• Zadania i ćwiczenia
1. Przepisz w całości tekst z forum o kotle bez szamotu i z szamotem.
2. Podaj ponownie, bez żadnych zmian, linie z wpisów poniżej: od linii zawierającej „text W przeprowadzanych” do linii zawierającej „subtitle 1.2. Wybrane”, obie włącznie.

### Fragment

Skocz do zawartości

janosh

Stały forumowicz
  • Postów

    561
  • Dołączył

  • Ostatnia wizyta

  • Wygrane w rankingu

    9

Treść opublikowana przez janosh

  1. Kocioł bez szamotu zasypany prawie po sufit wytrzymywał mi góra 12h w cieplejsze dni. Przy 0* to 8-9h. Z szamotem czy bez ciągnie jakieś 2kg na godzine. A dom ocieplony. Teoretycznie ściany 0,3 W/(m·K). 100m2. Musiałbym ze 40 kg wsypać żeby raz dziennie starczyło. Albo mam jakieś gdzieś duże straty albo źle palę. A te dwie warstwy cegieł to jak mam rozumieć? Że przy tylnej ścianie masz na płasko cegły w dwóch rzędach na wysokość zasypu? Czyli skracasz komorę? Boki gołe? Ja mam jeden rząd półtora cegły na wysokość 4 cegieł czyli 6 szt. i na każdym boku po 3 szt pionowo cegły trójki.

######
### Dane

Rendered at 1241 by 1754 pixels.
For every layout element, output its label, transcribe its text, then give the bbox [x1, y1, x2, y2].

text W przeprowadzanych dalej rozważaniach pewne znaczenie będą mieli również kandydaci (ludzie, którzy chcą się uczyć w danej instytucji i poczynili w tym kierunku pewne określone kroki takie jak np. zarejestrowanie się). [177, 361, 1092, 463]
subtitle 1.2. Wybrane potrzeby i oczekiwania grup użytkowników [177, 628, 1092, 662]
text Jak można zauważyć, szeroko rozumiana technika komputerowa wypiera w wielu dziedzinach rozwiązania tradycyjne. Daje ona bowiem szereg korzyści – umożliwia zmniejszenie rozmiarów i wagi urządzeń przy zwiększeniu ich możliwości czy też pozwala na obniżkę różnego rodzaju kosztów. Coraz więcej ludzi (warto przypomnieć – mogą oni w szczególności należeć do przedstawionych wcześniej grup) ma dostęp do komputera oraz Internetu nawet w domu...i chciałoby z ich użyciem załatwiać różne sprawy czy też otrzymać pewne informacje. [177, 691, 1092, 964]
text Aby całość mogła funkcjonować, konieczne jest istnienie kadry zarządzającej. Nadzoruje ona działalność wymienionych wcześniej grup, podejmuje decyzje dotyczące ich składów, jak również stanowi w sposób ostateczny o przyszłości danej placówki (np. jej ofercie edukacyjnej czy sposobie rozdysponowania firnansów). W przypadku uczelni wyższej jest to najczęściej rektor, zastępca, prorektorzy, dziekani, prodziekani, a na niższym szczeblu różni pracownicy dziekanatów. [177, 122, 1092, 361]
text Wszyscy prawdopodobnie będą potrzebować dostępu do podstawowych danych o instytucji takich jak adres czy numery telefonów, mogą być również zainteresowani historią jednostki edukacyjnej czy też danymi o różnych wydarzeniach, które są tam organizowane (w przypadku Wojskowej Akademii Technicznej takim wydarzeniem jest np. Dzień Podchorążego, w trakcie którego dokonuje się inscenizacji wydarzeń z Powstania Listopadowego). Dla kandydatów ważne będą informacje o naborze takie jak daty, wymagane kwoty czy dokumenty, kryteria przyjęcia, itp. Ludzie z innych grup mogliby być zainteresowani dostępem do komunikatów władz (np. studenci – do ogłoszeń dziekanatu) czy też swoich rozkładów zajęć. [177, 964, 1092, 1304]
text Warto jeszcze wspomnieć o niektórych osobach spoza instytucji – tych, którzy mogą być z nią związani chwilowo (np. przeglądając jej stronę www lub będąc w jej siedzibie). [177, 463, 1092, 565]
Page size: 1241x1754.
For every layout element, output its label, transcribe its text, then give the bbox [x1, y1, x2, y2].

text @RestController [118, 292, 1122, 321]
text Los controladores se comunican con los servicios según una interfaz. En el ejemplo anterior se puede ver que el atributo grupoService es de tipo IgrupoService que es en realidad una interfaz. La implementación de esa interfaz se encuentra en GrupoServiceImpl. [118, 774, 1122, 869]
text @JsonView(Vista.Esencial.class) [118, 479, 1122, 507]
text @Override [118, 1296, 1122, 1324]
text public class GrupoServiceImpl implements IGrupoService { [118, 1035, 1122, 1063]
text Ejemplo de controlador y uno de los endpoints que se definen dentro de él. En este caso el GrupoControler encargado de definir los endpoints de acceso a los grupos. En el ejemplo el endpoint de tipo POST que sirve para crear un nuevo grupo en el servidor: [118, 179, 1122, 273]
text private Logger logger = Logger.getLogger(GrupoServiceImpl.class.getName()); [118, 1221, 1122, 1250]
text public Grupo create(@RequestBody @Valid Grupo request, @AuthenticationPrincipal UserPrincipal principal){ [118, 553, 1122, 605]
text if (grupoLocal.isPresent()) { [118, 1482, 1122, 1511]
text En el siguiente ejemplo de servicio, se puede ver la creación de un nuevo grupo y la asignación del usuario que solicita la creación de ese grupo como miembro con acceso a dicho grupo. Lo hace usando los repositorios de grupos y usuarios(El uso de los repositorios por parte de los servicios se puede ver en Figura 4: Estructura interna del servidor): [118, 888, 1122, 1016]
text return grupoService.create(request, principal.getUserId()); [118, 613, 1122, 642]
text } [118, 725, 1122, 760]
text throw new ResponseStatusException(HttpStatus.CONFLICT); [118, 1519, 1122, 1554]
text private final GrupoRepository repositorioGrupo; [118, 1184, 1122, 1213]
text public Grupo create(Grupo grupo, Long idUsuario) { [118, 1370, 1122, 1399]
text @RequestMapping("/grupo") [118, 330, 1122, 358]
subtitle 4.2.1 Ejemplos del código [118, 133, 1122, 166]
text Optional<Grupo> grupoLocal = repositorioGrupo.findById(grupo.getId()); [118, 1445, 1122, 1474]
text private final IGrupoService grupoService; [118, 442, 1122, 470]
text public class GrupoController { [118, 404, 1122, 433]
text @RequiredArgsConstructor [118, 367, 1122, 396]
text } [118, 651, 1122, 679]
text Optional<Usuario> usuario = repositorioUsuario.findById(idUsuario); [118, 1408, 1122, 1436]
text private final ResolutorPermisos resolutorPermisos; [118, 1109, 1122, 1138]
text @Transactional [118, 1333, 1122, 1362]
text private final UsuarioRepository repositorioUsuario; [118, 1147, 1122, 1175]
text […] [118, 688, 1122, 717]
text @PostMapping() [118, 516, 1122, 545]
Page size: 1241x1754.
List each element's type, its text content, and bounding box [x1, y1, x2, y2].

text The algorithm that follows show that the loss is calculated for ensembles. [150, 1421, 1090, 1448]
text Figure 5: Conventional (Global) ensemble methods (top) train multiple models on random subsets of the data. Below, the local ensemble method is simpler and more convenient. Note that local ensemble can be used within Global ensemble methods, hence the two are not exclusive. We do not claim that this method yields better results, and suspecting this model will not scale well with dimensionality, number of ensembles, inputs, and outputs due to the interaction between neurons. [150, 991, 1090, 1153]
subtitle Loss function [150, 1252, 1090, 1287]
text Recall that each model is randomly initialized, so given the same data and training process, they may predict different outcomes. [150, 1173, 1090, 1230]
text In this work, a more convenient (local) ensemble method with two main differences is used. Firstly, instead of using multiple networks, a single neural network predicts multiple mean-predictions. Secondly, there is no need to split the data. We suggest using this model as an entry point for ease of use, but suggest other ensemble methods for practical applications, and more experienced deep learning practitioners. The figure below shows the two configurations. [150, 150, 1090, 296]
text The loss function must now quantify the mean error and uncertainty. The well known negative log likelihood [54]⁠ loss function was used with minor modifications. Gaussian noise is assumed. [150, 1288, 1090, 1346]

######

• Wyniki
1.
Skocz do zawartości

janosh

Stały forumowicz
  • Postów

    561
  • Dołączył

  • Ostatnia wizyta

  • Wygrane w rankingu

    9

Treść opublikowana przez janosh

  1. Kocioł bez szamotu zasypany prawie po sufit wytrzymywał mi góra 12h w cieplejsze dni. Przy 0* to 8-9h. Z szamotem czy bez ciągnie jakieś 2kg na godzine. A dom ocieplony. Teoretycznie ściany 0,3 W/(m·K). 100m2. Musiałbym ze 40 kg wsypać żeby raz dziennie starczyło. Albo mam jakieś gdzieś duże straty albo źle palę. A te dwie warstwy cegieł to jak mam rozumieć? Że przy tylnej ścianie masz na płasko cegły w dwóch rzędach na wysokość zasypu? Czyli skracasz komorę? Boki gołe? Ja mam jeden rząd półtora cegły na wysokość 4 cegieł czyli 6 szt. i na każdym boku po 3 szt pionowo cegły trójki.

2.
text W przeprowadzanych dalej rozważaniach pewne znaczenie będą mieli również kandydaci (ludzie, którzy chcą się uczyć w danej instytucji i poczynili w tym kierunku pewne określone kroki takie jak np. zarejestrowanie się). [177, 361, 1092, 463]
subtitle 1.2. Wybrane potrzeby i oczekiwania grup użytkowników [177, 628, 1092, 662]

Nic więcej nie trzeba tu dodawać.